▶ **About this exercise**
Copy, exactly as written, the lines that begin at the one containing "موسوعة رياضة" and end at the one containing "لا يهدد كبار". Skip any pictures in the data below.

▶ **Input for this task**
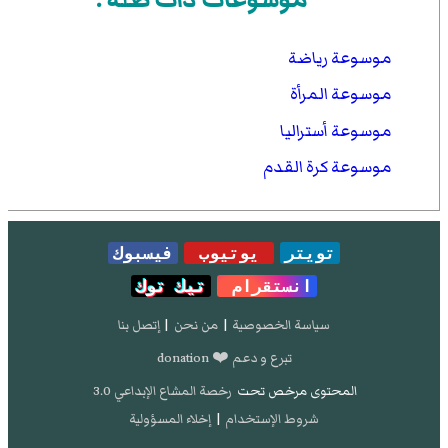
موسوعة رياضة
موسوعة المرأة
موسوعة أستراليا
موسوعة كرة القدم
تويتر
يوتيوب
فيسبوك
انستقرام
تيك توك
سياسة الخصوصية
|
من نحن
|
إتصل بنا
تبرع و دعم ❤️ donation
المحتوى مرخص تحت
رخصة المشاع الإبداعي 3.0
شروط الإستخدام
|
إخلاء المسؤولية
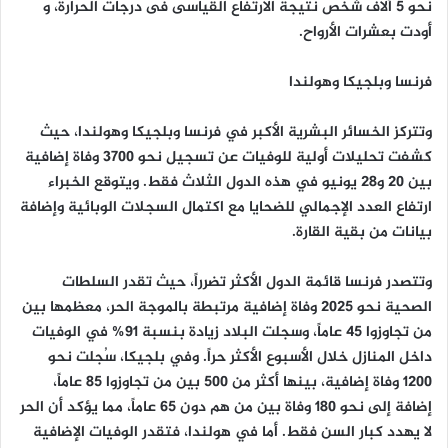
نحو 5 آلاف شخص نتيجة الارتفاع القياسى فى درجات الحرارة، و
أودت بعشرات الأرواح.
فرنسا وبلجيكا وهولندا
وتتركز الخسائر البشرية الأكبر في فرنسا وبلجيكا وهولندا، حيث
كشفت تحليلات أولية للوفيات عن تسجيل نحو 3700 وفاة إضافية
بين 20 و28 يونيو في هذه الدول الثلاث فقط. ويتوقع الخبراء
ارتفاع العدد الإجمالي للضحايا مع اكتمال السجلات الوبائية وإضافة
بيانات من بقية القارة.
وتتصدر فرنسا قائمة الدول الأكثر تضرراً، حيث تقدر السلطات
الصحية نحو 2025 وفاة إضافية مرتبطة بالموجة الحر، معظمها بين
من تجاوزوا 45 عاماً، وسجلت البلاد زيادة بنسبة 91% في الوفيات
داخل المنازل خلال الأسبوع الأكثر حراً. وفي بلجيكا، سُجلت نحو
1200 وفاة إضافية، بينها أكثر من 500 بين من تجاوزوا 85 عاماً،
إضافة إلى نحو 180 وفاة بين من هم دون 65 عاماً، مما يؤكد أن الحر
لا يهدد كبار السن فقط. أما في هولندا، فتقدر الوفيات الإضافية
==
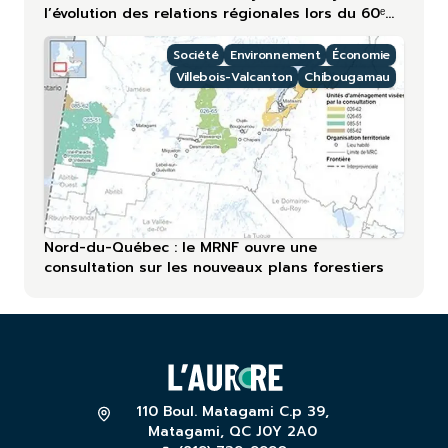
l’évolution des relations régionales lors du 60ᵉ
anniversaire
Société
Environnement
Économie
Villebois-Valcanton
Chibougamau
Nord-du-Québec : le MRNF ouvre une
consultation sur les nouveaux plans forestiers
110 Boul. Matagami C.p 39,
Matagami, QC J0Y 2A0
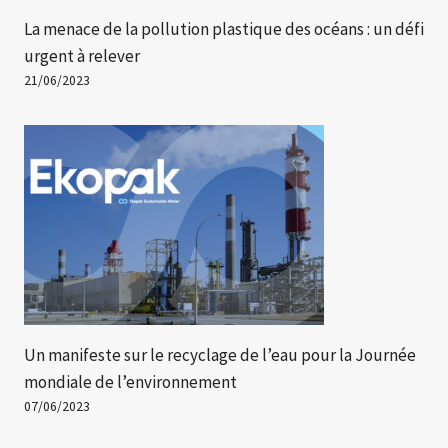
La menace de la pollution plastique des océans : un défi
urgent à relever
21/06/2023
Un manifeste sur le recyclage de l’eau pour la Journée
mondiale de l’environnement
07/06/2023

▶ **Result of the exercise**
موسوعة رياضة
موسوعة المرأة
موسوعة أستراليا
موسوعة كرة القدم
تويتر
يوتيوب
فيسبوك
انستقرام
تيك توك
سياسة الخصوصية
|
من نحن
|
إتصل بنا
تبرع و دعم ❤️ donation
المحتوى مرخص تحت
رخصة المشاع الإبداعي 3.0
شروط الإستخدام
|
إخلاء المسؤولية
نحو 5 آلاف شخص نتيجة الارتفاع القياسى فى درجات الحرارة، و
أودت بعشرات الأرواح.
فرنسا وبلجيكا وهولندا
وتتركز الخسائر البشرية الأكبر في فرنسا وبلجيكا وهولندا، حيث
كشفت تحليلات أولية للوفيات عن تسجيل نحو 3700 وفاة إضافية
بين 20 و28 يونيو في هذه الدول الثلاث فقط. ويتوقع الخبراء
ارتفاع العدد الإجمالي للضحايا مع اكتمال السجلات الوبائية وإضافة
بيانات من بقية القارة.
وتتصدر فرنسا قائمة الدول الأكثر تضرراً، حيث تقدر السلطات
الصحية نحو 2025 وفاة إضافية مرتبطة بالموجة الحر، معظمها بين
من تجاوزوا 45 عاماً، وسجلت البلاد زيادة بنسبة 91% في الوفيات
داخل المنازل خلال الأسبوع الأكثر حراً. وفي بلجيكا، سُجلت نحو
1200 وفاة إضافية، بينها أكثر من 500 بين من تجاوزوا 85 عاماً،
إضافة إلى نحو 180 وفاة بين من هم دون 65 عاماً، مما يؤكد أن الحر
لا يهدد كبار السن فقط. أما في هولندا، فتقدر الوفيات الإضافية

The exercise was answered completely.